Do you mean the 689 service that Recumbent Boy mentioned?

_(-Cheers RB, btw. )_ 

It goes via Westerleigh _and_ Pucklechurch, so that looks like my best bet.

I've got a funeral to attend. _<sigh>_


----------



## Sunspots (Sep 13, 2008)

As it turns out, the bus actually stopped right outside the crematorium, which was very handy. 

(-The coffin was carried into the church to the sound of the _Star Wars_ main theme...  )


----------



## djbombscare (Sep 17, 2008)

The Imperial. . er. . March ? 

And if its any consellation IAM she's been on the ball humour wise and got me half way through my dwarf Butcher monologue yesterday


----------



## Sunspots (Sep 17, 2008)

djbombscare said:


> The Imperial. . er. . March ?



That one would've been a bit ..._darkside_.  
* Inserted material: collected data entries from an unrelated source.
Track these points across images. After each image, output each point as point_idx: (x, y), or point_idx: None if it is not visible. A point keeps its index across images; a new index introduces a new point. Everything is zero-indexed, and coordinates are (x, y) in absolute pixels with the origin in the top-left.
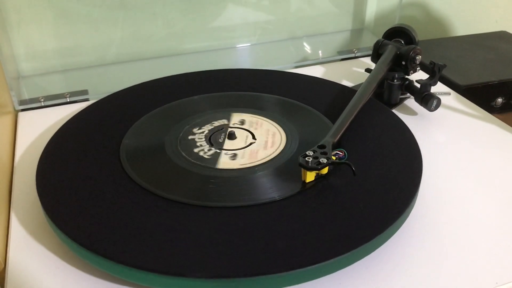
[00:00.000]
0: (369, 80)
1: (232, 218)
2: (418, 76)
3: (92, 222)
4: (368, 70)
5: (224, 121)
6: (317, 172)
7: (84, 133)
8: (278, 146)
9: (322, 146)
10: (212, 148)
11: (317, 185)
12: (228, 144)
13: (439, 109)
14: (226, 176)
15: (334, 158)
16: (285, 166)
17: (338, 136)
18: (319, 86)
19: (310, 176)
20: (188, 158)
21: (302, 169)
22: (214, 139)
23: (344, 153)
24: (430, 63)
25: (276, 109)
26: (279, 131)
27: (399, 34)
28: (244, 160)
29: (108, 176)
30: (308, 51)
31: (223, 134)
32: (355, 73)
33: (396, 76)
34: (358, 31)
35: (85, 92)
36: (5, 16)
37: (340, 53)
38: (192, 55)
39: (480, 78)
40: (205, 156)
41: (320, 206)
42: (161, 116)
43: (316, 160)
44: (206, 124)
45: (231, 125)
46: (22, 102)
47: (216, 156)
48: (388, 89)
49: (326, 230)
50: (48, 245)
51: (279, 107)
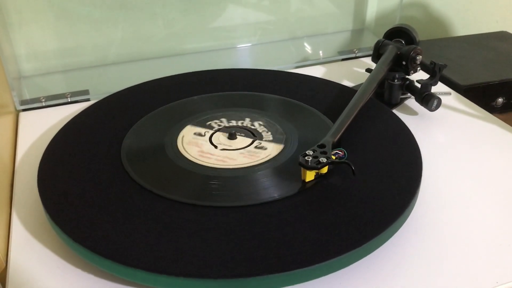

No, the music played was the first minute of .  

At first, I couldn't quite believe I was hearing it, and was half-expecting to also hear Chewbacca's roar and the scream of a TIE fighter.  I started grinning, then had to quickly try not to, once I remembered that there were also several grieving relatives in the near vicinity...


----------



## geekpenguin (Sep 18, 2008)

Sunspots said:


> Do you mean the 689 service that Recumbent Boy mentioned?
> 
> _(-Cheers RB, btw. )_
> 
> ...



No, I think it's the 620 Bath-Tetbury service. Glad it got you there okay though. Sounds like an interesting one .


----------



## djbombscare (Sep 19, 2008)

Sunspots said:


> That one would've been a bit ..._darkside_.
> 
> No, the music played was the first minute of .
> 
> At first, I couldn't quite believe I was hearing it, and was half-expecting to also hear Chewbacca's roar and the scream of a TIE fighter.  I started grinning, then had to quickly try not to, once I remembered that there were also several grieving relatives in the near vicinity...




I know its a bit morbid but I think it would it have been great if someone did run down the aisle bit with a tie fighter going woooooooaaaaaaaarrrr.

I want to have a fun funeral so I might make mine Star Wars fancy dress


----------